2025-07-11

Scaling Laws

Neural Network Scaling Laws - Study Notes

Core Scaling Law Formula

L(X) = (X/X_c)^(-α_X)

Where:

L = Loss (performance metric, lower = better)
X = Scale factor (D for data, N for parameters, C for compute)
X_c = Critical threshold (minimum scale where power laws apply)
α_X = Scaling exponent (determines improvement rate)

Three Key Scaling Dimensions

1. Data Scaling: L(D) = (D/D_c)^(-α_D)

D = Dataset size (training tokens/examples)
D_c = Critical dataset size threshold
α_D ≈ 0.095 for transformers
Doubling data → Loss × 2^(-0.095) ≈ 6.8% improvement

2. Parameter Scaling: L(N) = (N/N_c)^(-α_N)

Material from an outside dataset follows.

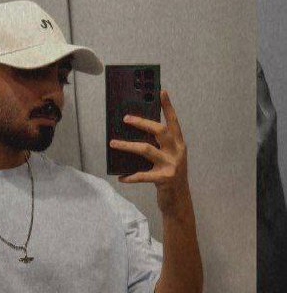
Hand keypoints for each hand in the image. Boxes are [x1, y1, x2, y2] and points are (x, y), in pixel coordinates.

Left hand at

N = Number of model parameters
N_c = Critical parameter count threshold
α_N ≈ 0.076 for transformers

3. Compute Scaling: L(C) = (C/C_c)^(-α_C)

C = Total compute (FLOPs)
C_c = Critical compute threshold
α_C varies by compute allocation

Chinchilla Optimal Scaling

N_opt ∝ D_opt (approximately 1:1 ratio)

For compute budget C:

N_opt ∝ C^0.5 (optimal parameters)
D_opt ∝ C^0.5 (optimal training tokens)

Key Insights

Diminishing Returns

Small exponents (α < 0.1) mean significant scaling needed for major improvements
10x increase in scale → ~1.25x improvement in loss

Critical Thresholds

X_c exists because very small scales don’t follow power laws
Below threshold = too much noise, above threshold = predictable scaling

Trade-offs

Data scaling: Modest gains, doubles training time
Parameter scaling: Better gains, increases inference cost
Optimal allocation: Balance parameters and data equally

Practical Example

Doubling Training Data:

Loss improvement: 2^(0.095) ≈ 1.068 (6.8% better)
Training time: 2x longer
Inference time: Unchanged

Why Scaling Laws Matter

Predictable performance across orders of magnitude
Resource allocation guidance (don’t overtrain small models)
ROI planning for compute investments
Architecture comparison via scaling exponents